Acórdãos STA

Acórdão do Supremo Tribunal Administrativo
Processo:02232/22.1BEPRT
Data do Acordão:02/01/2024
Tribunal:1 SECÇÃO
Relator:JOSÉ VELOSO
Descritores:RECURSO DE REVISTA EXCEPCIONAL
APRECIAÇÃO PRELIMINAR
PROCESSO CAUTELAR
REPARAÇÃO
Sumário:É de admitir a «revista» sobre questão que contende com a densificação do conceito indeterminado de grave carência económica e com a aplicação subsidiária dos requisitos gerais da concessão das providências cautelares.
Nº Convencional:JSTA000P31876
Nº do Documento:SA12024020102232/22
Recorrente:A..., LDA
Recorrido 1:B... S.A.
Votação:UNANIMIDADE
Aditamento:
Texto Integral: Acordam, em «apreciação preliminar», na Secção de Contencioso Administrativo do Supremo Tribunal Administrativo:
1. «A..., LDA.» - autora deste processo cautelar - vem, invocando o artigo 150º do CPTA, interpor «recurso de revista» do acórdão do TCAN - de 30.11.2023 - que, concedendo provimento à «apelação» da «B..., S.A.» - entidade demandada -, revogou a sentença do TAF do Porto - de 19.05.2023 - e julgou totalmente improcedente o pedido cautelar por ela formulado - regulação provisória de situação/arbitramento de reparação provisório - invocando os artigos 112º, nº1 alínea e), e 133º, do CPTA, e 16º, da Lei nº67/2007, de 31.12 [RRCEE].

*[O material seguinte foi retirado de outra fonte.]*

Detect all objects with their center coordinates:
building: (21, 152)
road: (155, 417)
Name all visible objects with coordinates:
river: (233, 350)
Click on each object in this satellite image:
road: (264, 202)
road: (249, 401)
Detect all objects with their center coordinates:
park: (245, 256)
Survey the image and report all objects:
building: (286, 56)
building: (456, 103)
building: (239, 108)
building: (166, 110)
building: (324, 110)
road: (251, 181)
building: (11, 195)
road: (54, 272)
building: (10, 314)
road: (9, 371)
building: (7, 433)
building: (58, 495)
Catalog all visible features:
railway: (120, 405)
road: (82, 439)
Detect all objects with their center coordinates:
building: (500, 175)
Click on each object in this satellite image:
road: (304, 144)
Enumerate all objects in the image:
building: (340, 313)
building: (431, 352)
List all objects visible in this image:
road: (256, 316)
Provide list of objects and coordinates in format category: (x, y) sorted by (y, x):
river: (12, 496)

Alega que o recurso de revista deverá ser admitido em nome da «necessidade de uma melhor aplicação do direito» e em nome da «importância fundamental» da questão.

A agora recorrida - B..., S.A. - contra-alegou, defendendo, além do mais, a não admissão do recurso de revista por falta de preenchimento dos seus pressupostos legais - artigo 150º, nº1, do CPTA.

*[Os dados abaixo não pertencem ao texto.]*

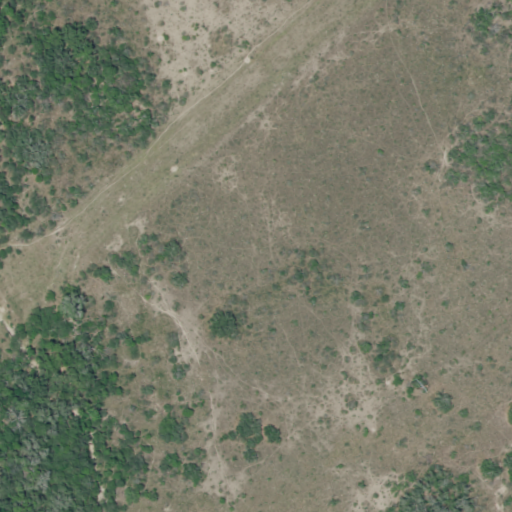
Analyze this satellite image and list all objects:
power tower: (412, 386)
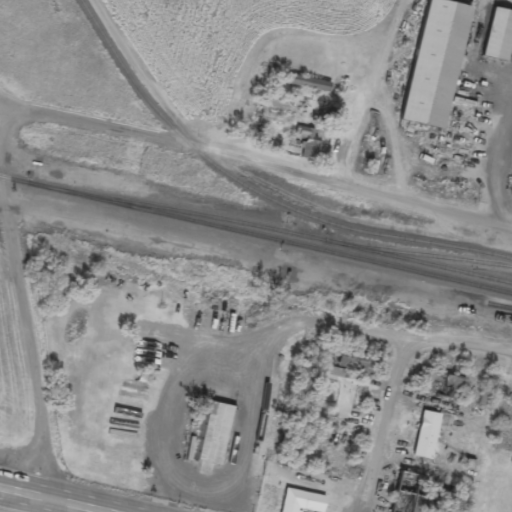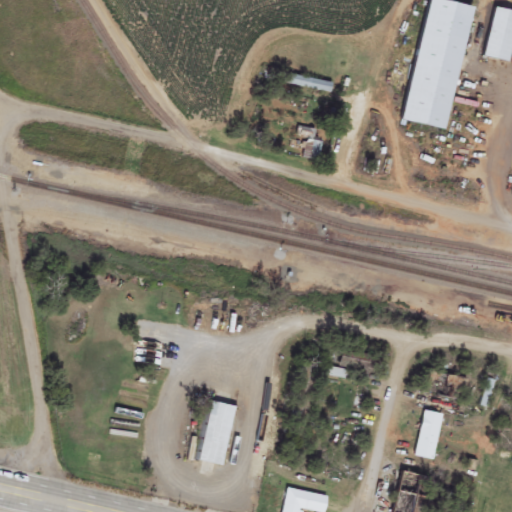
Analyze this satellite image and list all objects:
building: (498, 37)
building: (434, 65)
building: (433, 67)
building: (306, 85)
road: (255, 159)
railway: (255, 193)
railway: (256, 227)
railway: (293, 245)
railway: (429, 258)
road: (358, 326)
road: (29, 329)
building: (333, 375)
road: (385, 424)
road: (186, 427)
building: (213, 436)
road: (58, 497)
building: (301, 503)
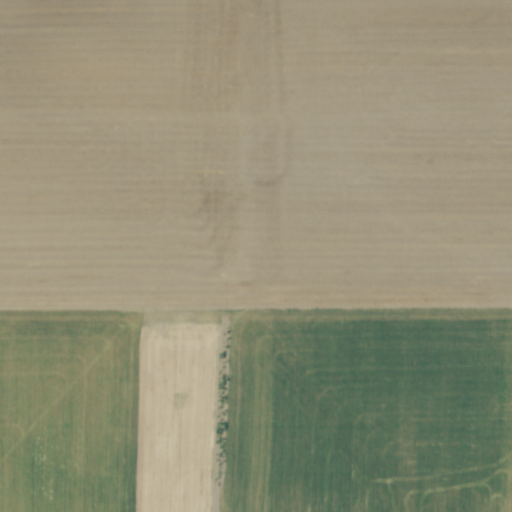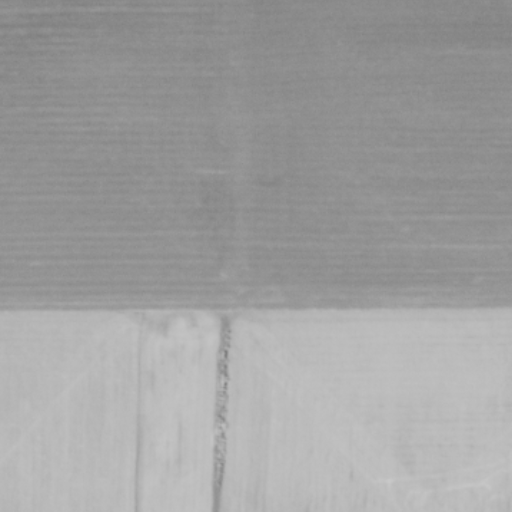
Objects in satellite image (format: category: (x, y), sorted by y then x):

2. Dispõe o nº1, do artigo 150º, do CPTA, que «[d]as decisões proferidas em segunda instância pelo Tribunal Central Administrativo pode haver, excepcionalmente, revista para o Supremo Tribunal Administrativo quando esteja em causa a apreciação de uma questão que pela sua relevância jurídica ou social «se revista de importância fundamental» ou quando a admissão do recurso seja «claramente necessária para uma melhor aplicação do direito».

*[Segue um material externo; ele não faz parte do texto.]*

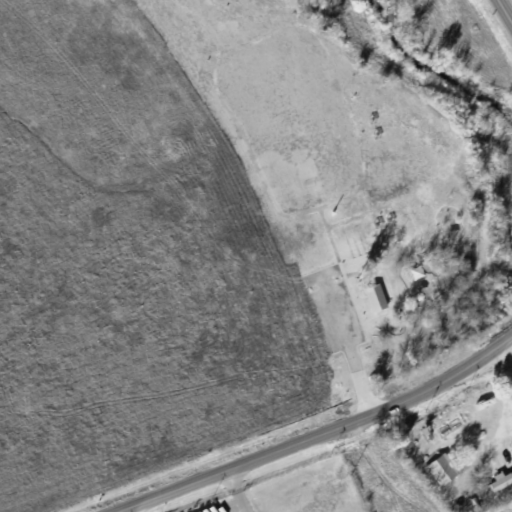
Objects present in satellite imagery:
road: (505, 9)
park: (356, 173)
building: (377, 296)
road: (348, 345)
road: (509, 401)
building: (450, 425)
road: (511, 427)
road: (317, 434)
building: (444, 468)
building: (434, 475)
building: (502, 480)
road: (237, 490)
road: (131, 508)
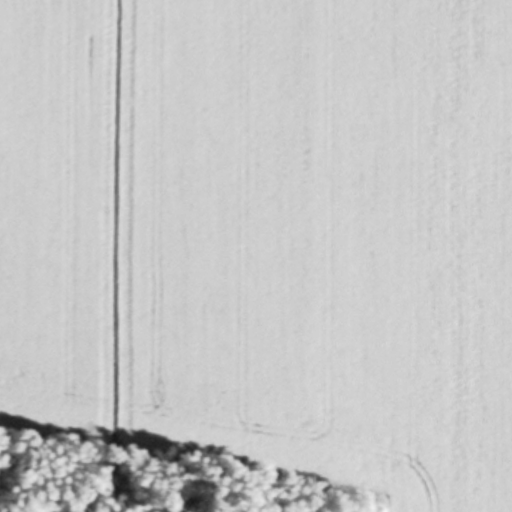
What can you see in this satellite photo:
crop: (266, 230)
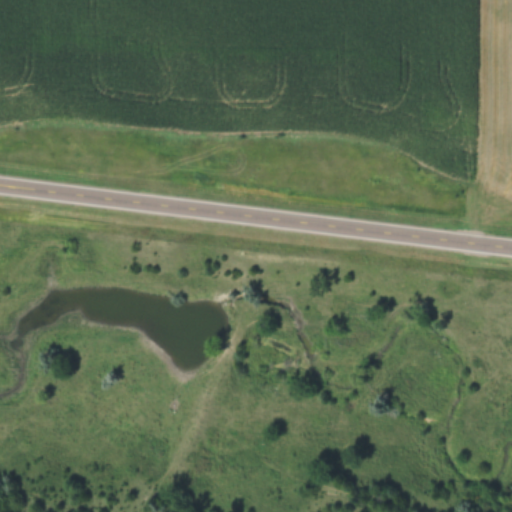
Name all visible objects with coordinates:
road: (255, 218)
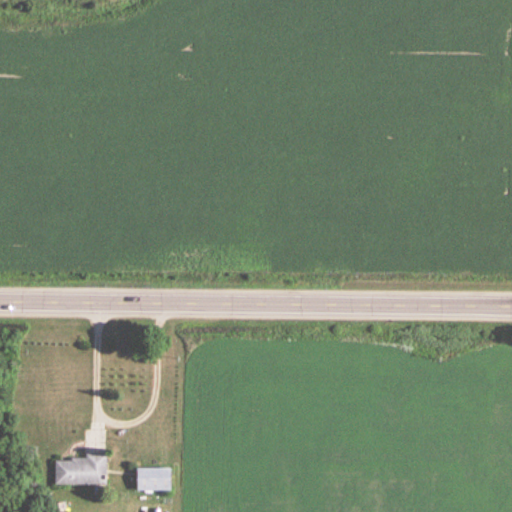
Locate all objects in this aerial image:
road: (255, 300)
road: (109, 409)
building: (79, 467)
building: (151, 475)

Deste preceito extrai-se, assim, que as decisões proferidas pelos TCA’s, no uso dos poderes conferidos pelo artigo 149º do CPTA - conhecendo em segundo grau de jurisdição - não são, em regra, susceptíveis de recurso ordinário, dado a sua admissibilidade apenas poder ter lugar: i) Quando esteja em causa apreciação de uma questão que, pela sua relevância jurídica ou social, se revista de importância fundamental; ou, ii) Quando o recurso revelar ser claramente necessário para uma melhor aplicação do direito.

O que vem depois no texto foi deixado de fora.